- Description of the task:
Transcribe the following entries word for word. End with the line where "[212,535,288,546] Assurance ->" appears.

- Data for review:
★ ★ ★ ★
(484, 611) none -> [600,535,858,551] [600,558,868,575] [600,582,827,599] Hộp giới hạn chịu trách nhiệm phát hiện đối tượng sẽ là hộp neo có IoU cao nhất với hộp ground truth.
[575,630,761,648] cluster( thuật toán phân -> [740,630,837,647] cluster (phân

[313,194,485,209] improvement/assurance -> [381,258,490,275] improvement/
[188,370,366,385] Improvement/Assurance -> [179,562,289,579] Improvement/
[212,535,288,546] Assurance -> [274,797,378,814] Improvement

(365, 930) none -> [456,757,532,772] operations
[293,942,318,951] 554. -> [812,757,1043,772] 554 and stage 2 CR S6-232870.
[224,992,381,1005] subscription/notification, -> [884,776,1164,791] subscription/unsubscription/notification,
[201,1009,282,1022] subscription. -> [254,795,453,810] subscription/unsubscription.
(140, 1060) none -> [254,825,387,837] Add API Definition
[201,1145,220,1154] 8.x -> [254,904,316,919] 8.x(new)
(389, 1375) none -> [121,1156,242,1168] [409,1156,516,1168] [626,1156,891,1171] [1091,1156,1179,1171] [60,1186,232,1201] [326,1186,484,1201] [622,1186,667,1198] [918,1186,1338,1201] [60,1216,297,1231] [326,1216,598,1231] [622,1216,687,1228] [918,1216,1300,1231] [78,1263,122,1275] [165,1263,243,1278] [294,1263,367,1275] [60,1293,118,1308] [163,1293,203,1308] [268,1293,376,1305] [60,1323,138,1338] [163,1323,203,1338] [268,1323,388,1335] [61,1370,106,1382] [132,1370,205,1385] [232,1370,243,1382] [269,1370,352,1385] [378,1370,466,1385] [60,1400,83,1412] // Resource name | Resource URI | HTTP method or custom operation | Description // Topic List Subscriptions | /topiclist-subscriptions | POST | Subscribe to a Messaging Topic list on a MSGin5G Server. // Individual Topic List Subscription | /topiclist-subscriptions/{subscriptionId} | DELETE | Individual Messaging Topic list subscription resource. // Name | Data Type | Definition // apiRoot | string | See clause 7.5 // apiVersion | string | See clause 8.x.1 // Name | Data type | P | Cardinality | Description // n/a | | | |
★ ★ ★ ★
- Finished task:
(484, 611) none -> [600,535,858,551] [600,558,868,575] [600,582,827,599] Hộp giới hạn chịu trách nhiệm phát hiện đối tượng sẽ là hộp neo có IoU cao nhất với hộp ground truth.
[575,630,761,648] cluster( thuật toán phân -> [740,630,837,647] cluster (phân

[313,194,485,209] improvement/assurance -> [381,258,490,275] improvement/
[188,370,366,385] Improvement/Assurance -> [179,562,289,579] Improvement/
[212,535,288,546] Assurance -> [274,797,378,814] Improvement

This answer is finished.